**TASK DESCRIPTION**. In the records below, find each line with "shoulder" and copy it.

####

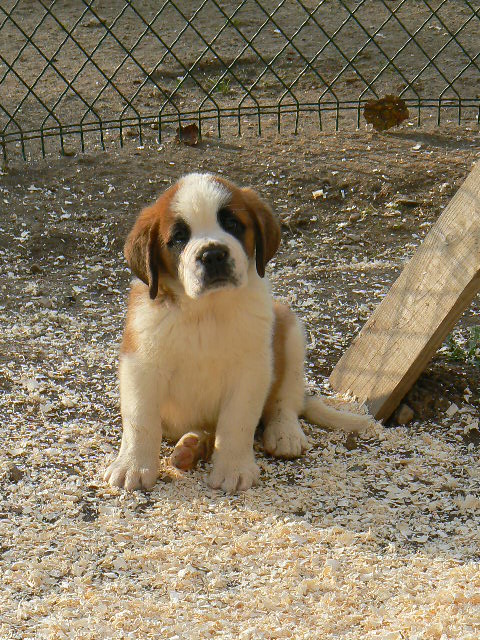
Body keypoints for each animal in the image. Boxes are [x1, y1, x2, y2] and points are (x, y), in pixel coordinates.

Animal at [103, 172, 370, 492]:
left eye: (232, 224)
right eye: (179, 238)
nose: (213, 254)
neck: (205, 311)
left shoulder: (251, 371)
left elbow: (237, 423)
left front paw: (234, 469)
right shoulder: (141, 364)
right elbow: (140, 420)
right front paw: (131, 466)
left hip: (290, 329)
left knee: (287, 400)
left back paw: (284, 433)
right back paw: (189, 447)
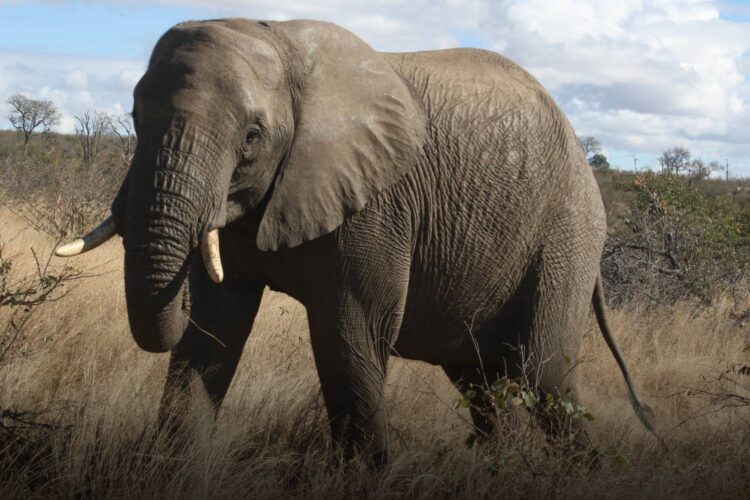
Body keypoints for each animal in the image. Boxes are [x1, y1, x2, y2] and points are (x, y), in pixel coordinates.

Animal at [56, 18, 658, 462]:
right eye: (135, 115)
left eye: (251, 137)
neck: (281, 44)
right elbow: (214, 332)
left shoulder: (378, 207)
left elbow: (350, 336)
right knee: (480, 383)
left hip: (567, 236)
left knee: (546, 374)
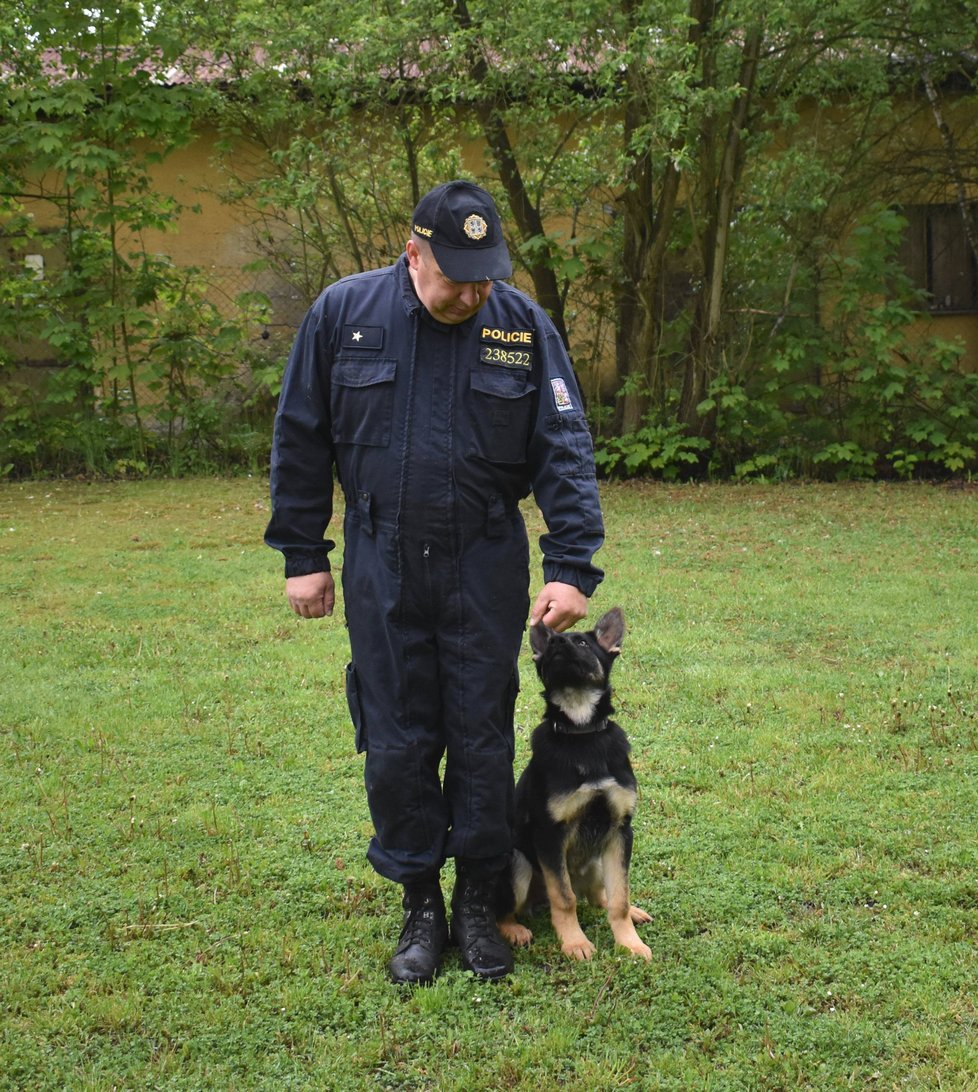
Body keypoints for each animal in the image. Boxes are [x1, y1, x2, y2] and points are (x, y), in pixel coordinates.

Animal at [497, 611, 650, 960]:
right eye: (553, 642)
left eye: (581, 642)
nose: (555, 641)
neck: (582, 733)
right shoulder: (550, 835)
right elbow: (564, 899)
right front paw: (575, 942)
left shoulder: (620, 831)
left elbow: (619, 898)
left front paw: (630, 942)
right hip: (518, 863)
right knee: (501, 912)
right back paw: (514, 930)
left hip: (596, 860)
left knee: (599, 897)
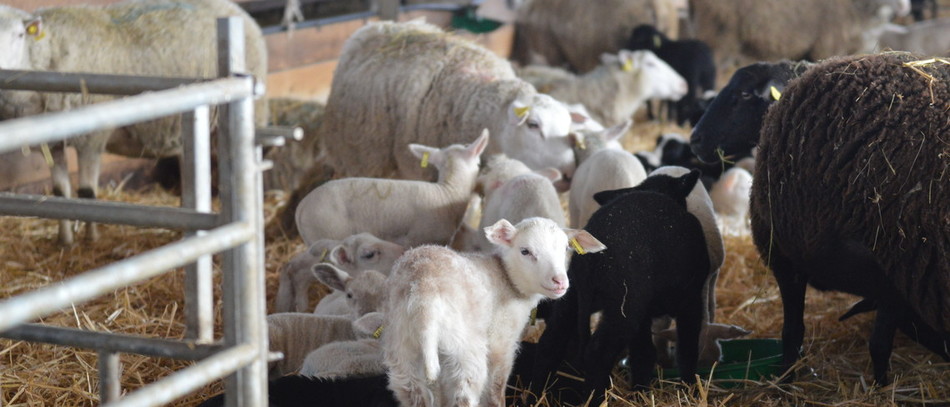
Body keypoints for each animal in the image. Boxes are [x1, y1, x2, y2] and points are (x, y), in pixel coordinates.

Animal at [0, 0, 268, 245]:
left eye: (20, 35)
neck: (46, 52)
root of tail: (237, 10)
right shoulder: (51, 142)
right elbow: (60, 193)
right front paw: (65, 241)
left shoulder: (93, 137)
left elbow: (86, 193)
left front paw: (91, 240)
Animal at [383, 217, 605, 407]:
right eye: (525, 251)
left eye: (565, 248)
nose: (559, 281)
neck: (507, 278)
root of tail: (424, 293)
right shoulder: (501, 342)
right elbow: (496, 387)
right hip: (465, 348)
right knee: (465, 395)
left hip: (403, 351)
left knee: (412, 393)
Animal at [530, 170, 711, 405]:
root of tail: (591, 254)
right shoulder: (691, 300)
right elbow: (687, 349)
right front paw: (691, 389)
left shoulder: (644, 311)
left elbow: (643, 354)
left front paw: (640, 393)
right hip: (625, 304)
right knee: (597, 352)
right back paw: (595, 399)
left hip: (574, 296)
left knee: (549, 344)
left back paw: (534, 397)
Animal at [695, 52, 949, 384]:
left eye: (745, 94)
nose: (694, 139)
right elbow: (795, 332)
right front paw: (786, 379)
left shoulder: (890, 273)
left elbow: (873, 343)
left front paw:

####

**ANSWER SPACE**.
left shoulder: (251, 371)
right shoulder: (141, 364)
left shoulder: (378, 207)
right shoulder: (550, 835)
left shoulder: (620, 831)
right shoulder: (51, 142)
left shoulder: (93, 137)
right shoulder: (501, 342)
right shoulder: (691, 300)
left shoulder: (644, 311)
left shoulder: (890, 273)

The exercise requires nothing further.